According to a report from Food Business News, research conducted by the CDC identified food preparation and handling practices, worker health policies, and hand-washing practices among the underlying environmental factors that often are not reported during food-borne illness outbreaks, even though nearly half of all the food-borne outbreaks that are reported each year in the United States are associated with restaurants or delis. In response, the agency is introducing two initiatives to improve food safety at the food service level.
“Inspectors have not had a formal system to capture and report the underlying factors that likely contribute to food-borne outbreaks or a way to inform prevention strategies and implement routine corrective measures in restaurants, delis and schools to prevent future outbreaks,” said Carol Selman, head of the CDC’s Environmental Health Specialists Network team at the National Center for Environmental Health.
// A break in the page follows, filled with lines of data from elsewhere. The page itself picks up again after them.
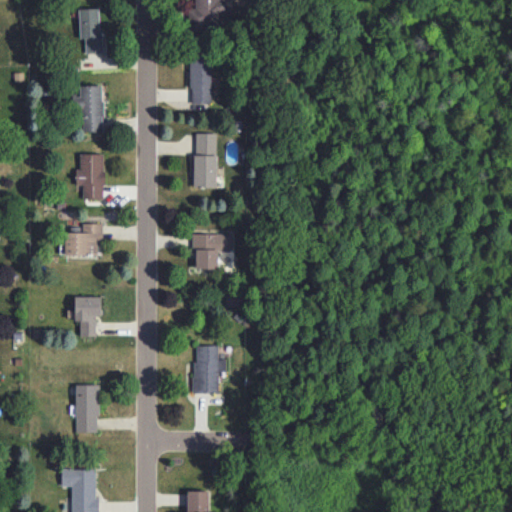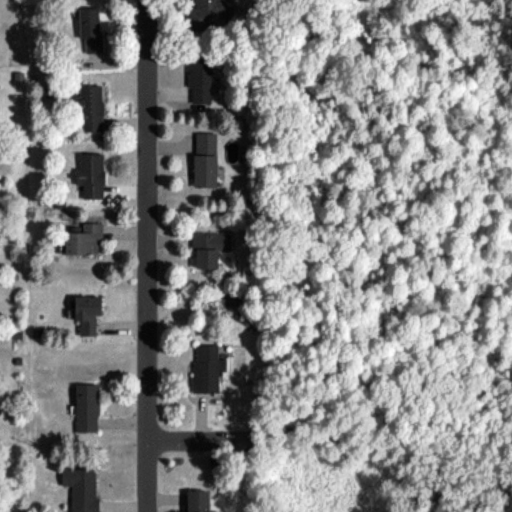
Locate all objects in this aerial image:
building: (201, 14)
building: (90, 29)
building: (200, 78)
building: (89, 107)
building: (204, 159)
building: (90, 175)
building: (83, 239)
building: (209, 248)
road: (145, 255)
building: (87, 313)
building: (207, 368)
building: (86, 408)
road: (208, 441)
building: (81, 488)
building: (196, 501)
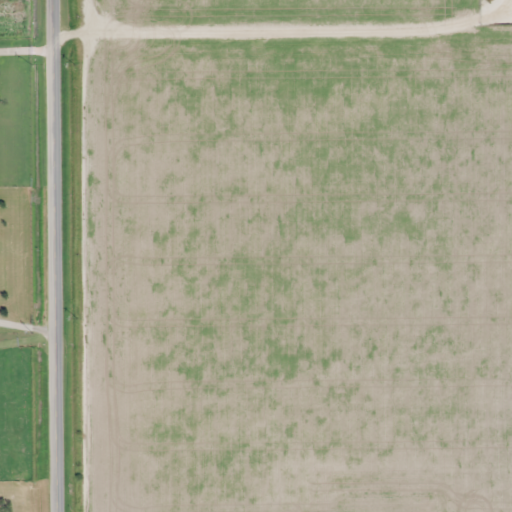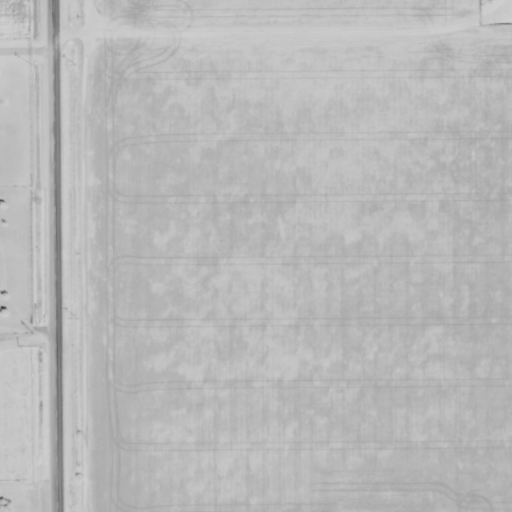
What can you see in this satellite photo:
road: (55, 256)
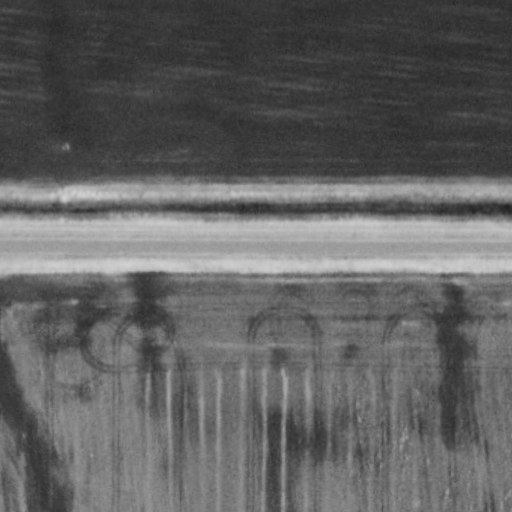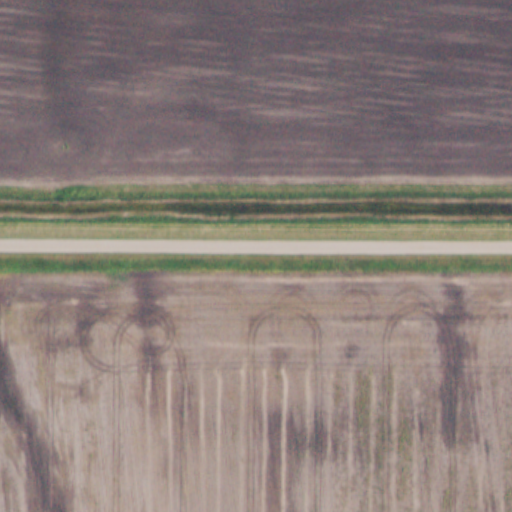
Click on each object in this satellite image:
road: (256, 245)
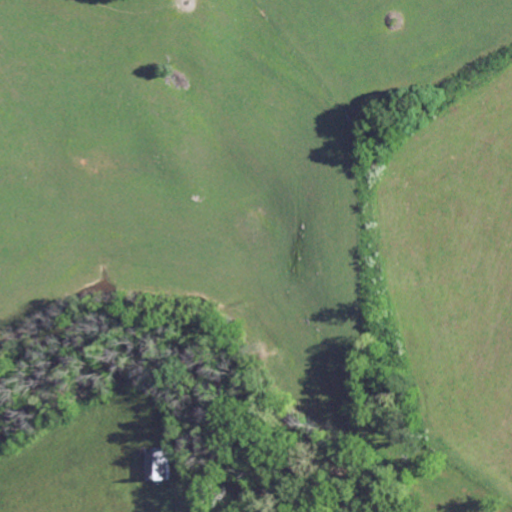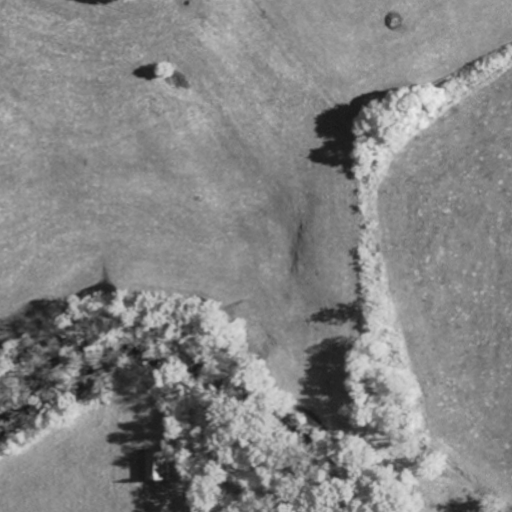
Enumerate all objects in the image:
building: (162, 464)
building: (160, 465)
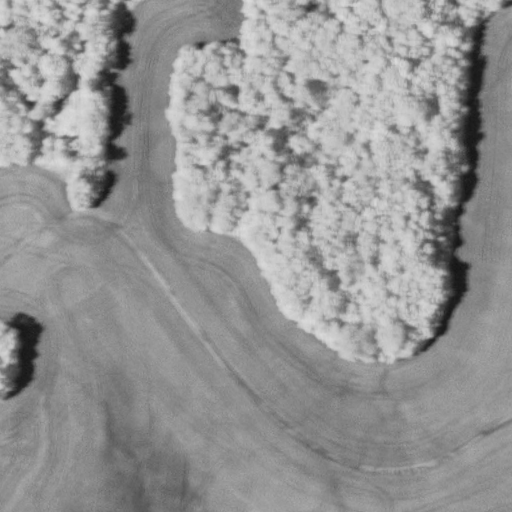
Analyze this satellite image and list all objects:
road: (234, 371)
One system is the National Voluntary Environmental Assessment Information System, a surveillance effort intended to inspect and regulate restaurants and other food venues such as banquet facilities, schools, and other institutions. The system will provide an avenue to capture underlying environmental assessment data that describes what happened and how events most likely lead to a food-borne outbreak. The data will help the CDC and other public health professionals determine and understand more completely the primary and underlying causes of food-borne illness outbreaks.
The second initiative is an interactive e-learning course that has been developed to help state and local health departments investigate food-borne illness outbreaks in restaurants and other food service venues as a member of a larger outbreak response team, identify an outbreak's environmental causes, and recommend appropriate control measures. The e-learning course also will be available to the food industry, academia, the public and anyone interested in understanding the causes of foodborne outbreaks.
“We are taking a key step forward in capturing critical data that will allow us to assemble a big picture view of the environmental causes of food-borne outbreaks,” Selman said.
Both systems will be available starting in 2014.